We are each bondslaves of Jesus Christ. We are not the “lord” of our lives. He is. Paul said that “in Him we live and move and have our being” (Acts 17:28). That is to say, whatever breath we breathe, he grants it, whatever movements we make, he energizes them, however long we live, he sustains and preserves us each moment of each day until such time as he calls us to himself.

What would life look like if we were to take this seriously, if we were to get up each day conscious of the fact that the only reason we awakened at all is because God mercifully willed it so? My mind is not free to think whatever it wants nor my fingers to type whatever I please nor my eyes to read whatever they fall upon. Every fiber of my being, body, soul, and spirit, belongs to the Lord who loved me and gave himself for me.

The brief statement you read above, taken from Edwards’ Personal Narrative, is but a summation of the longer declaration of personal resolve that is found in the entry to his Diary, recorded on Saturday, January 12, 1723. Read it closely, prayerfully, and make it your own.

“In the morning. I have this day, solemnly renewed my baptismal covenant and self-dedication, which I renewed, when I was taken into the communion of the church. I have been before God, and have given myself, all that I am and have, to God; so that I am not, in any respect, my own. I can challenge no right in this understanding, this will, these affections, which are in me. Neither have I any right to this body, or any of its members: no right to this tongue, these hands, these feet; no right to these senses, these eyes, these ears, this smell, or this taste. I have given myself clear away, and have not retained any thing, as my own. I gave myself to God, in my baptism, and I have been this morning to him, and told him, that I gave myself wholly to him. I have given every power to him, so that for the future, I’ll challenge no right in myself, in no respect whatever. I have expressly promised him, and I do now promise Almighty God, that by his grace, I will not.

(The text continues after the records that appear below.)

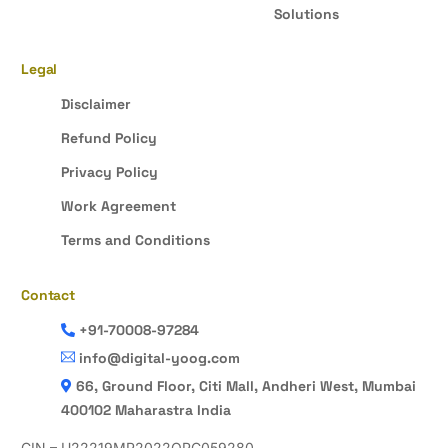
Solutions
Legal
Disclaimer
Refund Policy
Privacy Policy
Work Agreement
Terms and Conditions
Contact
+91-70008-97284
info@digital-yoog.com
66, Ground Floor, Citi Mall, Andheri West, Mumbai
400102 Maharastra India
CIN – U22219MP2022OPC059280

I have this morning told him, that I did take him for my whole portion and felicity, looking on nothing else, as any part of my happiness, nor acting as if it were; and [I did take] his Law, for the constant rule of my obedience; and would fight, with all my might, against the world, the flesh and the devil, to the end of my life; and that I did believe in Jesus Christ, and did receive him as a Prince and Savior; and that I would adhere to the faith and obedience of the Gospel, however hazardous and difficult, the confession and practice of it may be; and that I did receive the blessed Spirit, as my Teacher, Sanctifier, and only Comforter, and cherish all his motions to enlighten, purify, confirm, comfort and assist me. This, I have done; and I pray God, for the sake of Christ, to look upon it as a self-dedication, and to receive me now, as entirely his own, and to deal with me, in all respects, as such, whether he afflicts me, or prospers me, or whatever he pleases to do with me, who am his. Now, henceforth, I am not to act, in any respect, as my own. I shall act as my own, if I ever make use of any of my powers to any thing that is not to the glory of God, and do not make the glorifying of him, my whole and entire business: [I shall act as my own] if I murmur in the least at affliction; if I grieve at the prosperity of others; if I am in any way uncharitable; if I am angry because of injuries; if I revenge them; if I do any thing purely to please myself, or if I avoid any thing for the sake of my own ease; [I shall act as my own] if I omit any thing, because it is great self-denial; if I trust to myself; if I take any of the praise of any good that I do, or that God doth by me; or if I am in any way proud.”